À l’origine de la dynastie carolingienne se trouve une grande famille franque originaire de l’Austrasie, partie orientale des États mérovingiens. Au VIIe siècle, ses membres prennent peu à peu en main le destin de l’Europe : ils sont d’abord maires du palais des rois mérovingiens, puis Pépin le Bref est élu rois des Francs en 751 et son fils Charlemagne couronné empereur en 800. Leur rôle est déterminant dans l’édification, le développement et le maintien de l’Empire carolingien jusqu’à la fin du IXe siècle, malgré les failles qui y apparaissent dès le règne de Louis le Pieux. Autant d'événements illustrés au XVe siècle par le peintre Fouquet.
Entourés d’hommes de valeur, clercs et laïcs, parents ou amis de toutes origines, les souverains carolingiens s’impliquent personnellement dans le développement des lettres et des arts, menant la restauration de la culture, mise à mal par des siècles de désordres, et une politique religieuse novatrice qui tend à l’unification spirituelle et matérielle des populations hétérogènes peuplant leurs Etats. Ils s’appuient pour cela sur la Papauté et entretiennent avec l’Église des relations étroites.

C’est donc autour de l’empereur, dans le Palais, cœur administratif et culturel de l'empire, et dans quelques grands centres, monastères et églises, que prend vie ce renouveau intellectuel. Ses principaux aspects sont l’élaboration d’une écriture commune à tous, une large ouverture des apprentissages aux clercs et aux laïcs (lire, écrire et compter), la redécouverte de l’héritage scientifique, littéraire et artistique de l’Antiquité, la correction de la Bible, jusque là "corrompue par l’incompétence des éditeurs" et l’adoption de la liturgie romaine.

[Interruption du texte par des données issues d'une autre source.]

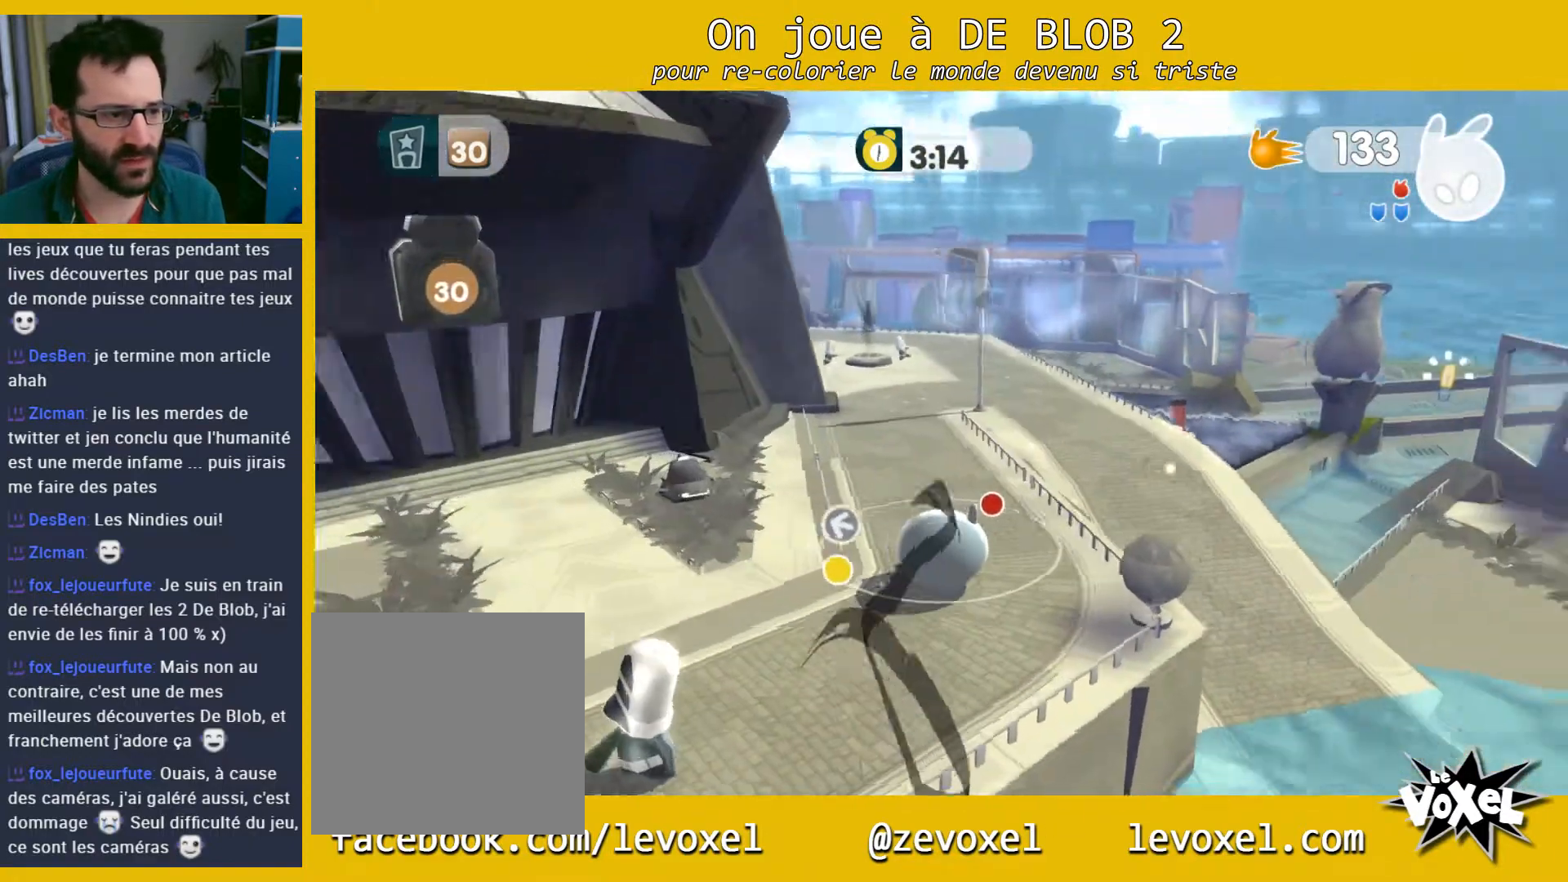
{"buttons": ["A"], "left_stick": "up-left", "right_stick": "center", "events": [[33, "left_stick", "up-left"], [467, "A", "down"]]}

Tandis que l’on assiste à un net renforcement du pouvoir royal et à une remise en ordre des institutions du royaume, les effets bénéfiques des décisions impériales ne tardent pas à se manifester dans le domaine des lettres, et les arts sont atteints à leur tour par un renouveau d’une telle ampleur que l’on parle de "renaissance carolingienne", par analogie avec la Renaissance des XVe et XVIe siècles : la littérature antique est sauvée, le latin corrigé de ses impuretés va rester pendant plusieurs siècles la langue internationale de la religion et de la culture. Le niveau culturel général augmente, timidement sous Charlemagne puis de façon plus marquée, et dès le début du IXe siècle, on assiste à une exceptionnelle floraison de la création littéraire et artistique.